Le tombe da visitare sono due ora, due i mazzi di fiori, due le candele.
«Non siete migliori di me!»
È la voce di David quella che risuona nell’aria - come un grido acuto e lacerante - e le entra dentro.
«Non siete migliori di me!»
Una verità scomoda, una verità che nessuno - lei per prima - aveva mai voluto accettare.
«Quanti di voi non avrebbero voluto ucciderla, eh?»
Una spinta, del veleno, un cuscino sulla bocca, una coltellata in pieno petto, un colpo di pistola alla testa: tanti i modi per sbarazzarsi di Leonore, tante le persone che avrebbero voluto farlo.
Alla fine tutti - lei compresa - avevano ucciso Leonore, l’avevano fatta a pezzi e avevano gettato i suoi sanguinolenti resti in quella grande discarica che è la memoria.

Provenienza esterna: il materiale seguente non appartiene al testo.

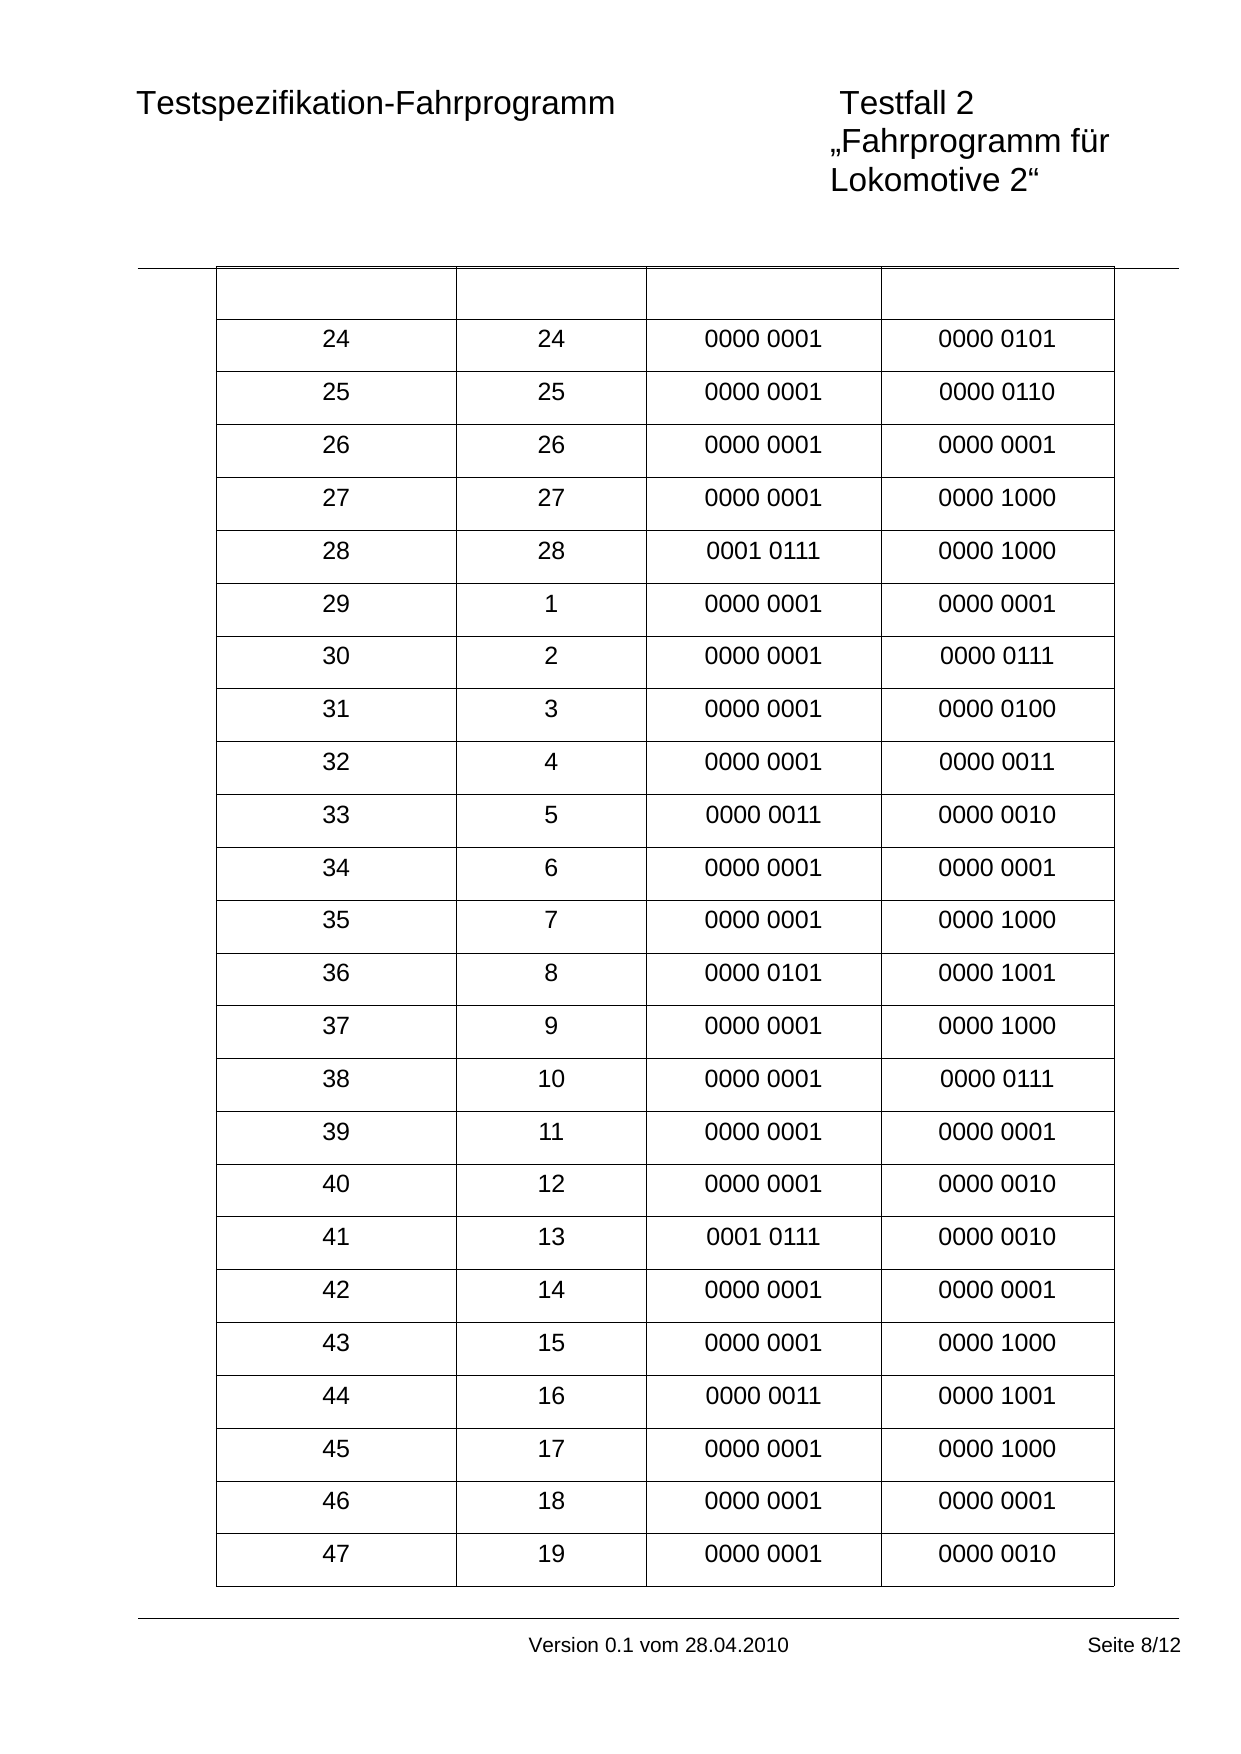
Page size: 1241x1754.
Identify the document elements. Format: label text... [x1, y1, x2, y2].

table_cell 0000 0101 [882, 320, 1114, 371]
table_cell 0000 0001 [647, 1112, 881, 1164]
table_cell 17 [457, 1429, 646, 1481]
table_cell 0000 0111 [882, 1059, 1114, 1111]
table_cell 47 [217, 1534, 456, 1586]
table_cell 0000 0001 [647, 1059, 881, 1111]
table_cell 36 [217, 954, 456, 1005]
table_cell 28 [217, 531, 456, 583]
table_cell 0000 0001 [647, 1429, 881, 1481]
table_cell 0000 1001 [882, 1376, 1114, 1428]
table_cell 0000 0001 [647, 1534, 881, 1586]
table_cell 25 [457, 372, 646, 424]
table_cell 35 [217, 901, 456, 952]
table_cell 0000 0001 [647, 742, 881, 794]
table_cell 0000 0011 [647, 795, 881, 847]
table_cell 0000 0001 [647, 584, 881, 636]
table_cell 24 [457, 320, 646, 371]
table_cell 0000 1000 [882, 531, 1114, 583]
table_cell 15 [457, 1323, 646, 1375]
table_cell 34 [217, 848, 456, 899]
table_cell 0000 0010 [882, 1217, 1114, 1269]
table_cell 13 [457, 1217, 646, 1269]
table_cell 27 [217, 478, 456, 530]
table_cell 25 [217, 372, 456, 424]
table_cell 44 [217, 1376, 456, 1428]
table_cell 43 [217, 1323, 456, 1375]
table_cell 0000 0001 [647, 1165, 881, 1216]
table_cell 30 [217, 637, 456, 688]
table_cell 4 [457, 742, 646, 794]
table_cell 0000 0010 [882, 1165, 1114, 1216]
table_cell 0000 0001 [647, 1323, 881, 1375]
table_cell 0000 0001 [647, 320, 881, 371]
table_cell 24 [217, 320, 456, 371]
table_cell 16 [457, 1376, 646, 1428]
table_cell 0000 0101 [647, 954, 881, 1005]
table_cell [217, 289, 456, 319]
table_cell 3 [457, 689, 646, 741]
table_cell 41 [217, 1217, 456, 1269]
table_cell [882, 289, 1114, 319]
table_cell 0000 0001 [882, 425, 1114, 477]
table_cell 0000 0010 [882, 795, 1114, 847]
table_cell 26 [457, 425, 646, 477]
table_cell [647, 289, 881, 319]
table_cell 0000 0001 [882, 1270, 1114, 1322]
table_cell 0000 1000 [882, 901, 1114, 952]
table_cell [457, 289, 646, 319]
table_cell 6 [457, 848, 646, 899]
table_cell 0001 0111 [647, 1217, 881, 1269]
table_cell 0000 1000 [882, 478, 1114, 530]
table_cell 29 [217, 584, 456, 636]
table_cell 2 [457, 637, 646, 688]
table_cell 37 [217, 1006, 456, 1058]
table_cell 0001 0111 [647, 531, 881, 583]
table_cell 18 [457, 1482, 646, 1533]
table_cell 0000 0001 [882, 1112, 1114, 1164]
table_cell 42 [217, 1270, 456, 1322]
table_cell 0000 0001 [647, 372, 881, 424]
table_cell 26 [217, 425, 456, 477]
table_cell 0000 0001 [647, 1006, 881, 1058]
table_cell 0000 1000 [882, 1323, 1114, 1375]
table_cell 0000 0001 [647, 637, 881, 688]
table_cell 0000 0001 [647, 901, 881, 952]
table_cell 0000 0001 [882, 584, 1114, 636]
table_cell 0000 0001 [647, 425, 881, 477]
table_cell 32 [217, 742, 456, 794]
table_cell 0000 0001 [647, 1270, 881, 1322]
table_cell 9 [457, 1006, 646, 1058]
table_cell 0000 0110 [882, 372, 1114, 424]
table_cell 0000 0100 [882, 689, 1114, 741]
table_cell 45 [217, 1429, 456, 1481]
table_cell 0000 0001 [647, 848, 881, 899]
table_cell 27 [457, 478, 646, 530]
table_cell 39 [217, 1112, 456, 1164]
table_cell 31 [217, 689, 456, 741]
table_cell 0000 0001 [647, 478, 881, 530]
table_cell 38 [217, 1059, 456, 1111]
table_cell 46 [217, 1482, 456, 1533]
table_cell 0000 1001 [882, 954, 1114, 1005]
table_cell 0000 1000 [882, 1429, 1114, 1481]
table_cell 0000 0001 [882, 848, 1114, 899]
table_cell 14 [457, 1270, 646, 1322]
table_cell 11 [457, 1112, 646, 1164]
table_cell 7 [457, 901, 646, 952]
table_cell 0000 0010 [882, 1534, 1114, 1586]
table_cell 1 [457, 584, 646, 636]
table_cell 5 [457, 795, 646, 847]
table_cell 0000 0011 [647, 1376, 881, 1428]
table_cell 0000 0111 [882, 637, 1114, 688]
table_cell 0000 1000 [882, 1006, 1114, 1058]
table_cell 33 [217, 795, 456, 847]
table_cell 0000 0011 [882, 742, 1114, 794]
table_cell 40 [217, 1165, 456, 1216]
table_cell 0000 0001 [882, 1482, 1114, 1533]
table_cell 28 [457, 531, 646, 583]
table_cell 0000 0001 [647, 1482, 881, 1533]
table_cell 8 [457, 954, 646, 1005]
table_cell 19 [457, 1534, 646, 1586]
table_cell 12 [457, 1165, 646, 1216]
table_cell 10 [457, 1059, 646, 1111]
table_cell 0000 0001 [647, 689, 881, 741]
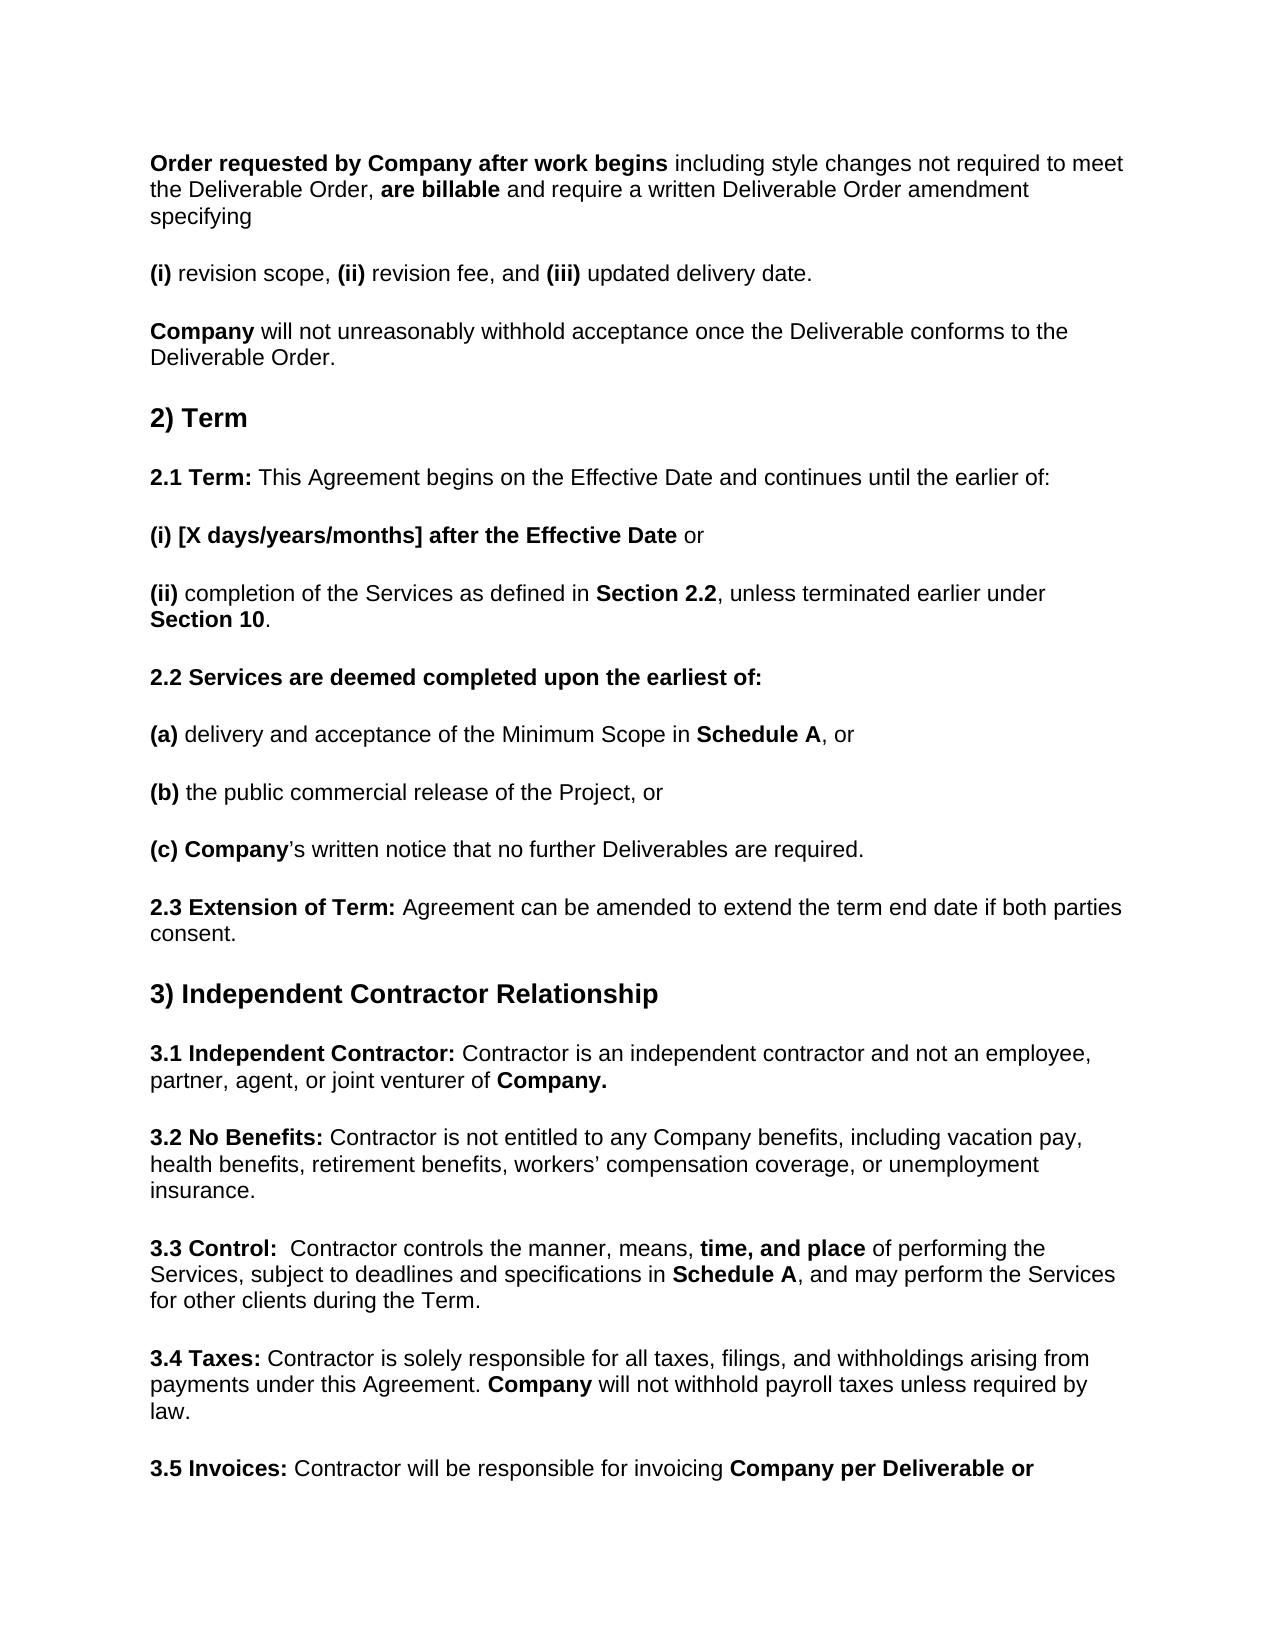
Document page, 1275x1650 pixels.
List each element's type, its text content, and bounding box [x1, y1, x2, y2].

«Non eravate soddisfatti quando dieci anni fa è morta, eh?»
Sì, sì, sì, sì! Romina vorrebbe gridarlo al mondo, vorrebbe urlare la sua felicità nel sentirsi finalmente libera. Ma non lo fa e prima di raggiungere la sua macchina e andarsene per sempre, si limita a sussurrare qualcosa al vento.

 

«Perché due possono mantenere un segreto, solo se uno è morto».